_WORK REQUIRED_
No pictures go into the output, which should consist only of the lines from the first line of the data through the line with "3. Surviving Large", copied exactly.

Collection entries
====

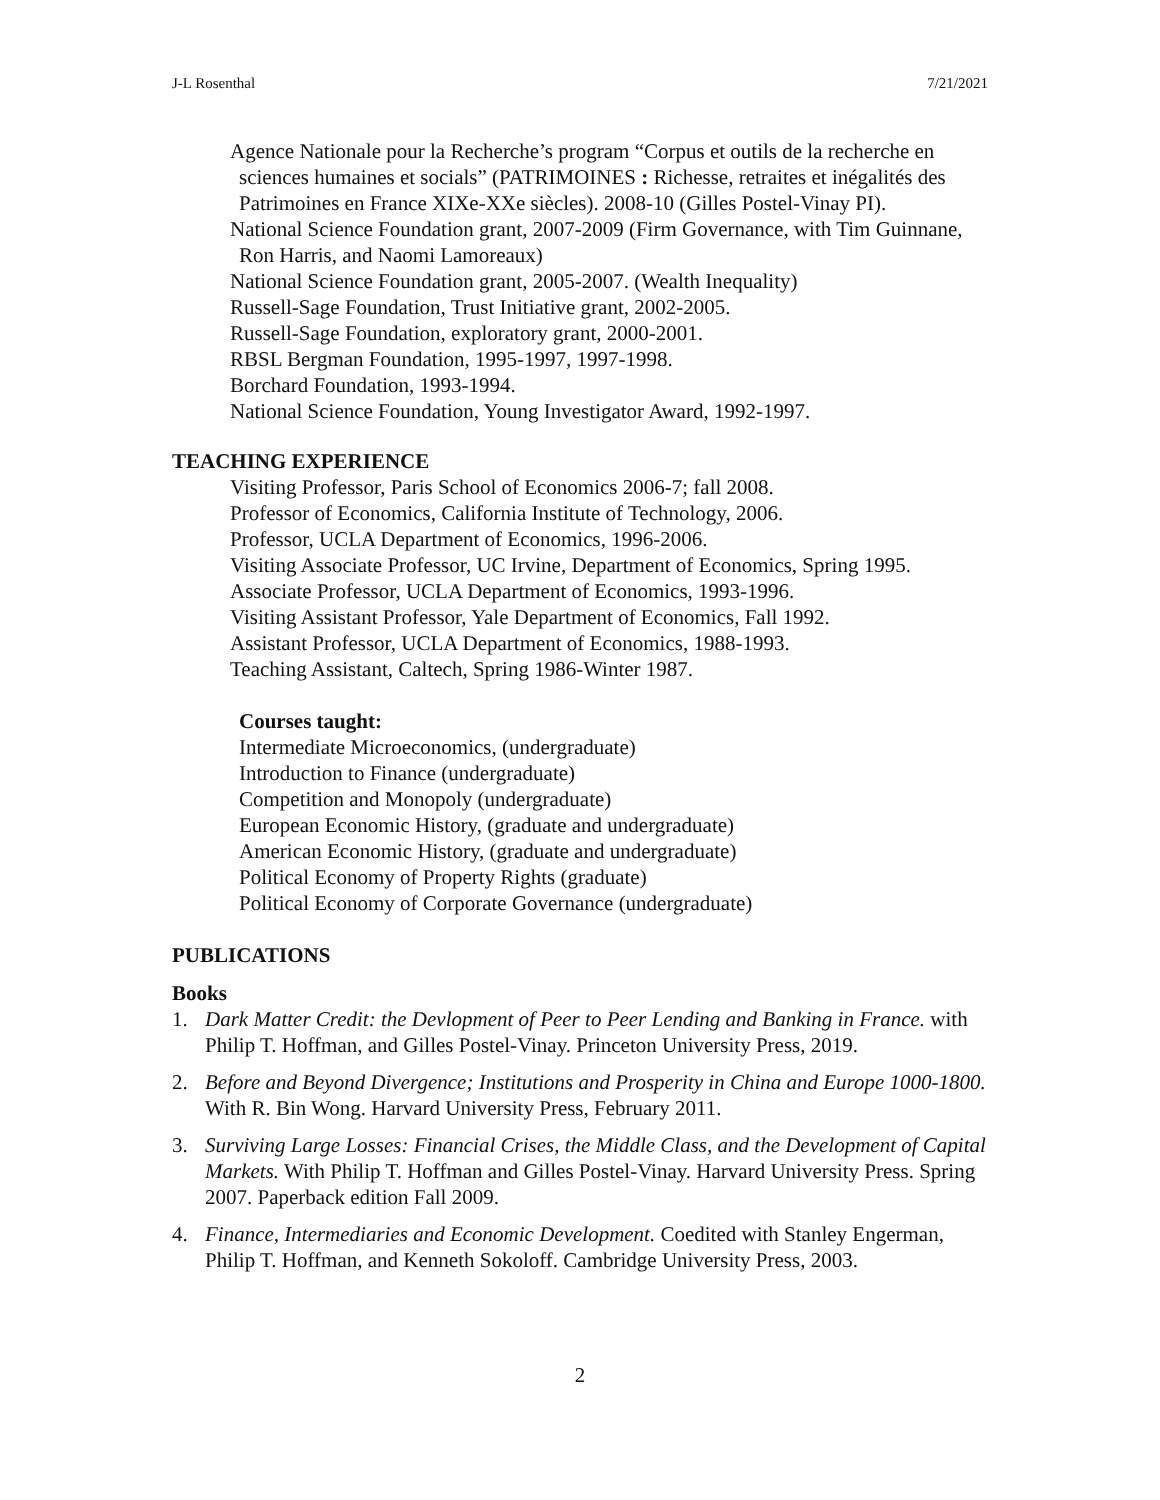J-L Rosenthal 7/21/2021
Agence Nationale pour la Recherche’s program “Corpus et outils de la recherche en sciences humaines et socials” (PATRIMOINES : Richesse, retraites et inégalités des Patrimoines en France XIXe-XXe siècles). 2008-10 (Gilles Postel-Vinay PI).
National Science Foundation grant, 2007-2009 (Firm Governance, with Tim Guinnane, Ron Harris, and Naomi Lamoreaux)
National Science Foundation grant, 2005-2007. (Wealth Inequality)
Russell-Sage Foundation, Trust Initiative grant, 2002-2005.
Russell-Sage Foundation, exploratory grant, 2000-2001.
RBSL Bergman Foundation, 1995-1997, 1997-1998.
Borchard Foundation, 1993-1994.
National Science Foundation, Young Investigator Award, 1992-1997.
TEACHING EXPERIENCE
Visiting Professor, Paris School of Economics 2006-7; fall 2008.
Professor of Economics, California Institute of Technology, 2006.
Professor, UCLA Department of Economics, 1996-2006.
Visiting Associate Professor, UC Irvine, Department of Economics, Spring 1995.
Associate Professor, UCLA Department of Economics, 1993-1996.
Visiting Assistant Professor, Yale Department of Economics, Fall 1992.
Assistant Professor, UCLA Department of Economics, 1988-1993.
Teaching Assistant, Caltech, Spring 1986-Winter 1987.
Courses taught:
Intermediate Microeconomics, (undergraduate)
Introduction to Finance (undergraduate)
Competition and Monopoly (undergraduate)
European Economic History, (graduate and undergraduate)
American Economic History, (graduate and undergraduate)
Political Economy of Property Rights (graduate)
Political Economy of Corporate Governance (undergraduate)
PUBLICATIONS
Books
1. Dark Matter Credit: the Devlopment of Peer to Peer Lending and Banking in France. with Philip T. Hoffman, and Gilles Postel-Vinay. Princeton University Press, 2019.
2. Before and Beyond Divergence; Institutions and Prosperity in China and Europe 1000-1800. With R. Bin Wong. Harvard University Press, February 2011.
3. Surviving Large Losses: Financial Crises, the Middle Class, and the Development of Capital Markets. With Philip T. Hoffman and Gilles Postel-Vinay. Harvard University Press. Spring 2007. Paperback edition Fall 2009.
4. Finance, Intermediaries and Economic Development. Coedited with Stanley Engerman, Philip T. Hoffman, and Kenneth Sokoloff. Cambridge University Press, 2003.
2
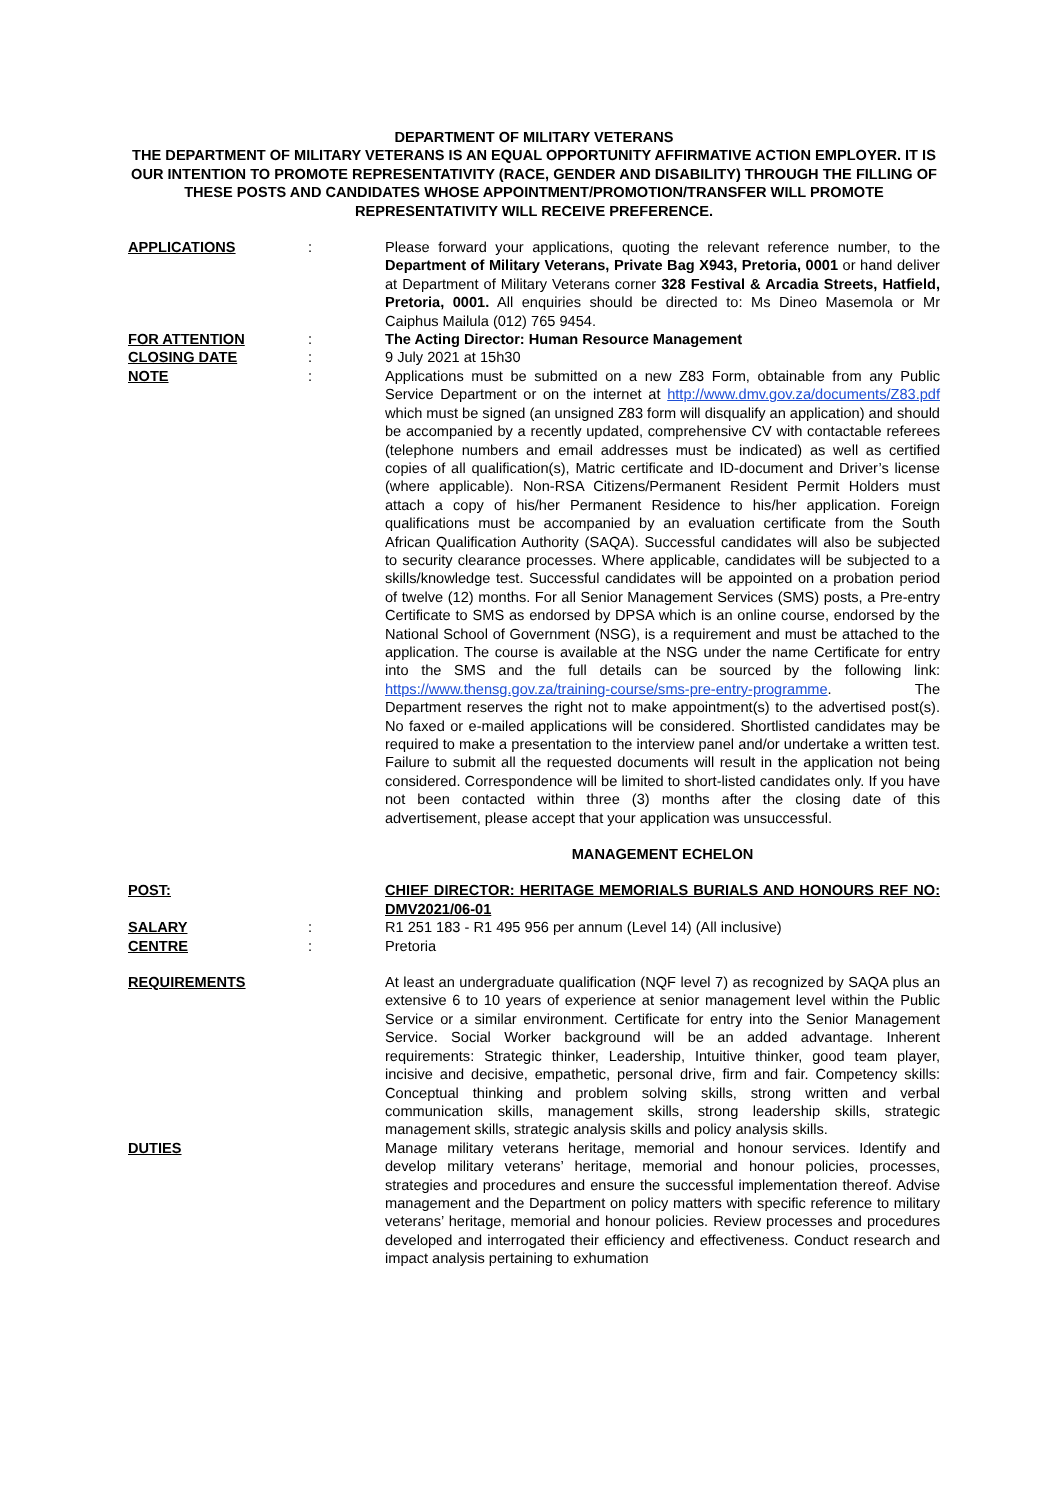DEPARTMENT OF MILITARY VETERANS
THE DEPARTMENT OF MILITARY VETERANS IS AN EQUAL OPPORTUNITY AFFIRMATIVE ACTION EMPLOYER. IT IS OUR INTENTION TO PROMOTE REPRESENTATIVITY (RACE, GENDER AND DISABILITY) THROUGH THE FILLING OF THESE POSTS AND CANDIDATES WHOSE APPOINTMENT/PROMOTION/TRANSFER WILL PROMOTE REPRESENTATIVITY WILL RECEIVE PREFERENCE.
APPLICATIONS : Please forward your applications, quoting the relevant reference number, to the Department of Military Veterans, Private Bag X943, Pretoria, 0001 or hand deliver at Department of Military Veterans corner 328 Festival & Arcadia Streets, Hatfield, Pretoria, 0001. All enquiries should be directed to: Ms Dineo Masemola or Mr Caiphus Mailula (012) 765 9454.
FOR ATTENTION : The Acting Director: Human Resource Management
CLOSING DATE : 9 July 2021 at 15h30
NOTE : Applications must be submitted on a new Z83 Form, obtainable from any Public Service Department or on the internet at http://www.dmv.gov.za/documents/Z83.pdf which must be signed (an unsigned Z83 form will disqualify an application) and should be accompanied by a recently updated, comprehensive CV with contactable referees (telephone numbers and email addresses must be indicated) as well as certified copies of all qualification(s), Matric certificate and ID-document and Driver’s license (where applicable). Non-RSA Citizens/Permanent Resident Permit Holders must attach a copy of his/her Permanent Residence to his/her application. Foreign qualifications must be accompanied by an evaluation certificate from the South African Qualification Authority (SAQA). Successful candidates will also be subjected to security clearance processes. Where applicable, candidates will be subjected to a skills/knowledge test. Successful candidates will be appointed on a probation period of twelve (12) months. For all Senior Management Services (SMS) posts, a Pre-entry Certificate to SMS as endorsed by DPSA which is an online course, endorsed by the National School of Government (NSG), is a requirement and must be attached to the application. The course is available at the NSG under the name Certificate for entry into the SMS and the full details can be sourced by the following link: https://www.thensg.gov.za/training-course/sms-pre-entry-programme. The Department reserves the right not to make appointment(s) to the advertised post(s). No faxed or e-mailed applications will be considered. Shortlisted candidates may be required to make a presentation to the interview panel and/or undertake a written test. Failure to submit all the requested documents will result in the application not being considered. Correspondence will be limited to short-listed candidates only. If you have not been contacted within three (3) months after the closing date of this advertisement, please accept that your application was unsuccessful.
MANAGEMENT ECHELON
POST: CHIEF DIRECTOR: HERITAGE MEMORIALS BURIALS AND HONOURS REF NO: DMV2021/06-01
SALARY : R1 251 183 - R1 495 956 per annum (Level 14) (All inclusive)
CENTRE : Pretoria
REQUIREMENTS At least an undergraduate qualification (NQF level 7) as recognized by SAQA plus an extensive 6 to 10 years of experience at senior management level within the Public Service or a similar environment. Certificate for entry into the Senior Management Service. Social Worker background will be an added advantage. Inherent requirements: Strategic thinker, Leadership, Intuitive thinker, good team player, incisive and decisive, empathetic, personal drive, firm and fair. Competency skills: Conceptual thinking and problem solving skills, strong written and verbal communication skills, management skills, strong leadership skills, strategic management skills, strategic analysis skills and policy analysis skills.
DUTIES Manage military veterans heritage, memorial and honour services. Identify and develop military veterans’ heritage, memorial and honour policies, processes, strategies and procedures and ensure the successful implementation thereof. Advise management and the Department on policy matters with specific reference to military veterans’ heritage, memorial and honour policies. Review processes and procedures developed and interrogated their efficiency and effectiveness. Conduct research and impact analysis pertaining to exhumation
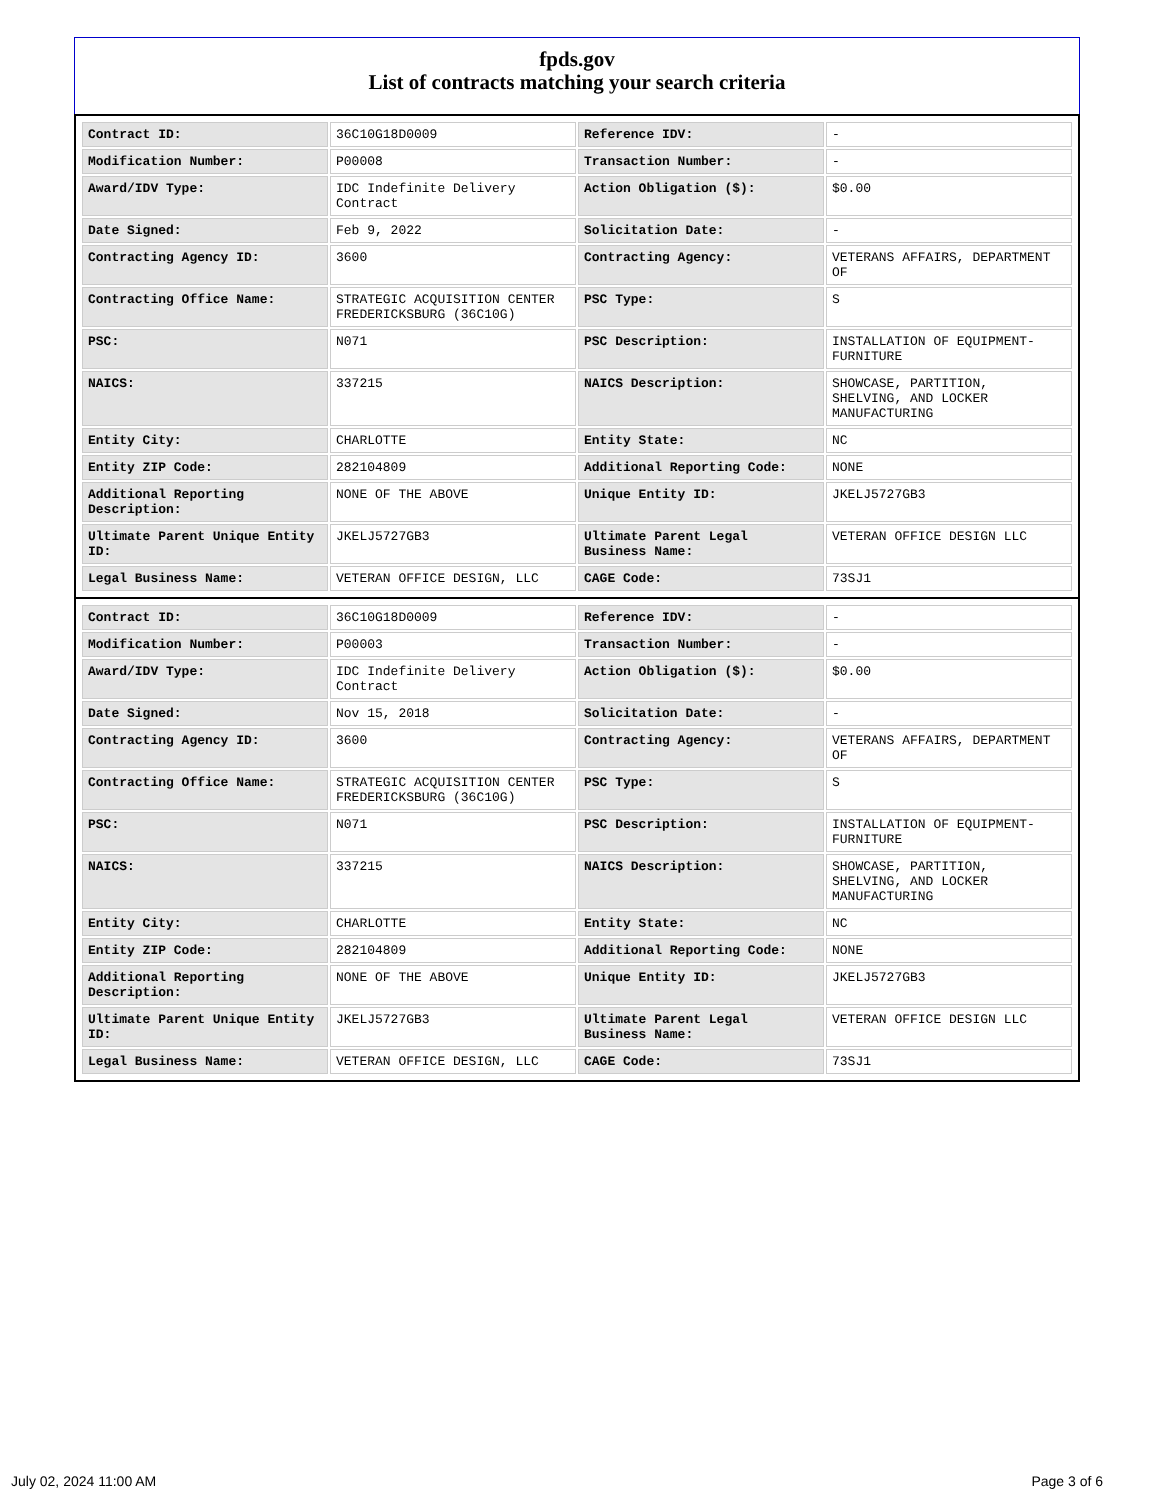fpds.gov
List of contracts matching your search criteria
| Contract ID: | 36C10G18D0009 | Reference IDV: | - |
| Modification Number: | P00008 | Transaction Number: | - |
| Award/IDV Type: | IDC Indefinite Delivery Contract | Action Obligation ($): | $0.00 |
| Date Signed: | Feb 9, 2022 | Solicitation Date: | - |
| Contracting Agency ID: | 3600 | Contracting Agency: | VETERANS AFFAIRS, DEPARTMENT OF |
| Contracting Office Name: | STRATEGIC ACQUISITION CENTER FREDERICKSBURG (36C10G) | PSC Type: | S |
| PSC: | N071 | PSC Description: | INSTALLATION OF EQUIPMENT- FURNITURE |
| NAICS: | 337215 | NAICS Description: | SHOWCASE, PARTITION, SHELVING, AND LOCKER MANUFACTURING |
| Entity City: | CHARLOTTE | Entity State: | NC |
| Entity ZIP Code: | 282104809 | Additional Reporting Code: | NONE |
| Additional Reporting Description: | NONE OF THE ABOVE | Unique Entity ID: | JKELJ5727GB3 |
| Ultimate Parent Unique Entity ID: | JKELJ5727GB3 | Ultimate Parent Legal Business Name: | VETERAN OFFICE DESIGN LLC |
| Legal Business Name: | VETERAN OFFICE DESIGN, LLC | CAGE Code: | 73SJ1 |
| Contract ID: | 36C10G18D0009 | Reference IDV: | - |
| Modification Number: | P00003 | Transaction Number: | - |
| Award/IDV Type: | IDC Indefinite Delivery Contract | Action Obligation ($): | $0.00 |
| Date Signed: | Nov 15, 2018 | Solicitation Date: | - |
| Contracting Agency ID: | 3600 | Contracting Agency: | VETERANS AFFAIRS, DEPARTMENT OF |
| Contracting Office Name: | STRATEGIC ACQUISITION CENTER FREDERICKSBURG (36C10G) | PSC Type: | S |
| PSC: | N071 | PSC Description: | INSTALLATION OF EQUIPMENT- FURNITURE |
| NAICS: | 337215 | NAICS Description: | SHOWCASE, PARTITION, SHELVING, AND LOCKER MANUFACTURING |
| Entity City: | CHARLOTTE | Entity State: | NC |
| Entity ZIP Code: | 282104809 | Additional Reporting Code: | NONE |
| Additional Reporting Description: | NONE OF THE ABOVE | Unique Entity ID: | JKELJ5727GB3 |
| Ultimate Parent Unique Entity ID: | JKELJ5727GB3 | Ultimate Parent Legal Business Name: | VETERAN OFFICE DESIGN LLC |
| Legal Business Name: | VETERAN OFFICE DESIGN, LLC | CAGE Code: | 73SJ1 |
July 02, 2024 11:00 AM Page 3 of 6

====

_EXERCISE RESULT_
J-L Rosenthal 7/21/2021
Agence Nationale pour la Recherche’s program “Corpus et outils de la recherche en sciences humaines et socials” (PATRIMOINES : Richesse, retraites et inégalités des Patrimoines en France XIXe-XXe siècles). 2008-10 (Gilles Postel-Vinay PI).
National Science Foundation grant, 2007-2009 (Firm Governance, with Tim Guinnane, Ron Harris, and Naomi Lamoreaux)
National Science Foundation grant, 2005-2007. (Wealth Inequality)
Russell-Sage Foundation, Trust Initiative grant, 2002-2005.
Russell-Sage Foundation, exploratory grant, 2000-2001.
RBSL Bergman Foundation, 1995-1997, 1997-1998.
Borchard Foundation, 1993-1994.
National Science Foundation, Young Investigator Award, 1992-1997.
TEACHING EXPERIENCE
Visiting Professor, Paris School of Economics 2006-7; fall 2008.
Professor of Economics, California Institute of Technology, 2006.
Professor, UCLA Department of Economics, 1996-2006.
Visiting Associate Professor, UC Irvine, Department of Economics, Spring 1995.
Associate Professor, UCLA Department of Economics, 1993-1996.
Visiting Assistant Professor, Yale Department of Economics, Fall 1992.
Assistant Professor, UCLA Department of Economics, 1988-1993.
Teaching Assistant, Caltech, Spring 1986-Winter 1987.
Courses taught:
Intermediate Microeconomics, (undergraduate)
Introduction to Finance (undergraduate)
Competition and Monopoly (undergraduate)
European Economic History, (graduate and undergraduate)
American Economic History, (graduate and undergraduate)
Political Economy of Property Rights (graduate)
Political Economy of Corporate Governance (undergraduate)
PUBLICATIONS
Books
1. Dark Matter Credit: the Devlopment of Peer to Peer Lending and Banking in France. with Philip T. Hoffman, and Gilles Postel-Vinay. Princeton University Press, 2019.
2. Before and Beyond Divergence; Institutions and Prosperity in China and Europe 1000-1800. With R. Bin Wong. Harvard University Press, February 2011.
3. Surviving Large Losses: Financial Crises, the Middle Class, and the Development of Capital Markets. With Philip T. Hoffman and Gilles Postel-Vinay. Harvard University Press. Spring 2007. Paperback edition Fall 2009.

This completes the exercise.